カッツ
2025/11/14 08:36
ミレニアム ドラゴン・タトゥーの女
『ミレニアム ドラゴン・タトゥーの女』は、スティーグ・ラーソンによる推理小説「ミレニアム」三部作の第1作を映画化した作品である。2010年にスウェーデン語版が製作され、その後英語版としてリメイクされた。物語の骨格はほぼ同じだが、監督も俳優もまったく異なるため、それぞれに独自の雰囲気がある。
この作品との出会いは、10年以上前に久米宏氏がラジオで「絶対面白いから読んでみて」と紹介していたことがきっかけだった。その言葉に惹かれて原作を読んだが、アガサ・クリスティー作品を彷彿とさせる緻密な構成と謎解きの面白さに夢中になった記憶がある。

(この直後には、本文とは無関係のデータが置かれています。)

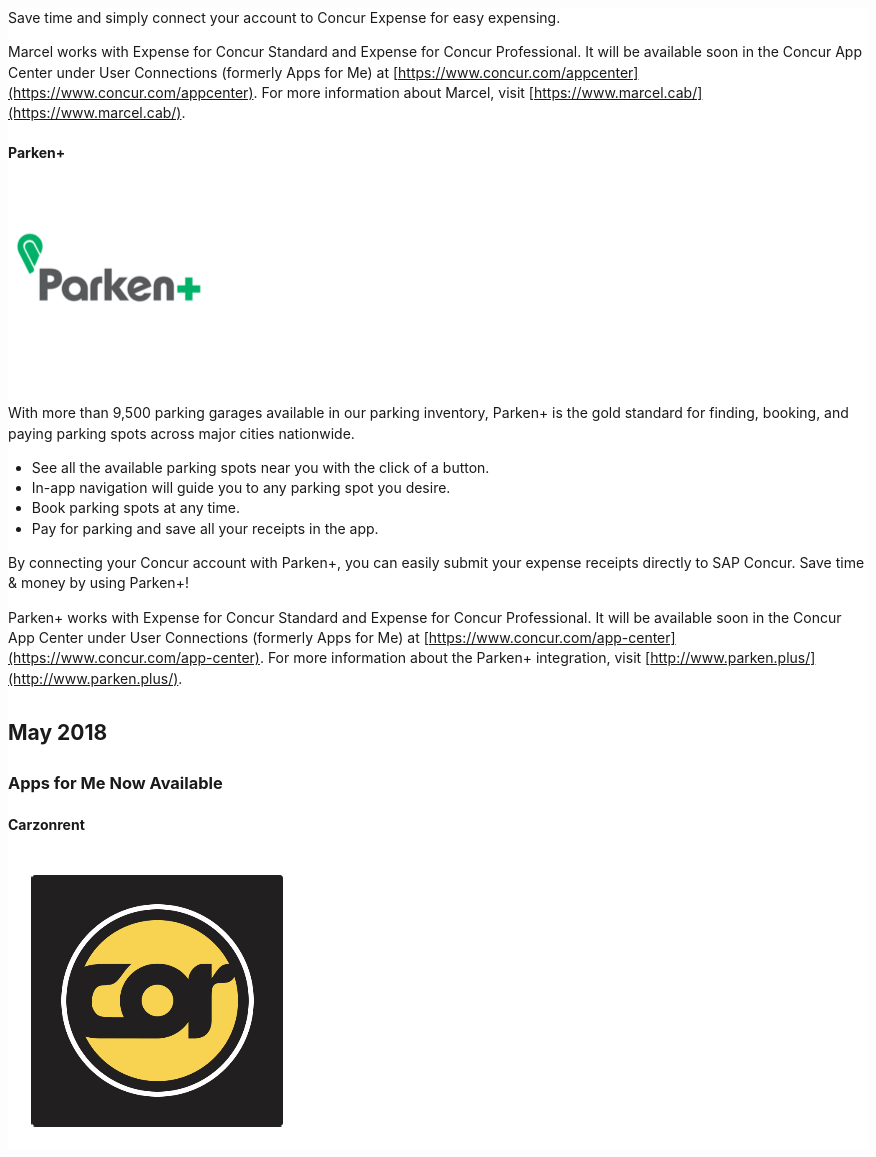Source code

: Save time and simply connect your account to Concur Expense for easy expensing.

Marcel works with Expense for Concur Standard and Expense for Concur Professional. It will be available soon in the Concur App Center under User Connections (formerly Apps for Me) at [https://www.concur.com/appcenter](https://www.concur.com/appcenter). For more information about Marcel, visit [https://www.marcel.cab/](https://www.marcel.cab/).

#### Parken+

![Parken+ Logo](./2018-parken-logo.png)

With more than 9,500 parking garages available in our parking inventory, Parken+ is the gold standard for finding, booking, and paying parking spots across major cities nationwide.

* See all the available parking spots near you with the click of a button.
* In-app navigation will guide you to any parking spot you desire.
* Book parking spots at any time.
* Pay for parking and save all your receipts in the app.

By connecting your Concur account with Parken+, you can easily submit your expense receipts directly to SAP Concur. Save time & money by using Parken+!

Parken+ works with Expense for Concur Standard and Expense for Concur Professional. It will be available soon in the Concur App Center under User Connections (formerly Apps for Me) at [https://www.concur.com/app-center](https://www.concur.com/app-center). For more information about the Parken+ integration, visit
[http://www.parken.plus/](http://www.parken.plus/).

## <a name="may"></a>May 2018

### Apps for Me Now Available

#### Carzonrent

![Carzonrent Logo](./2018-carzonrent-logo.png)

今回、スウェーデン版と英語版の映画を続けて鑑賞した。スウェーデン版は原作の空気感や人物描写により忠実で、物語の本質を丁寧に掘り下げている印象を受けた。一方、英語版は映像や演出がより過激で、サスペンス性を強調したスタイリッシュな仕上がりになっている。
どちらも見応えはあるが、個人的にはスウェーデン版の方が原作への理解と敬意が感じられ、より好みだった。リスベットというキャラクターの複雑さや、社会的テーマの重みが、スウェーデン版ではより深く伝わってきたように思う。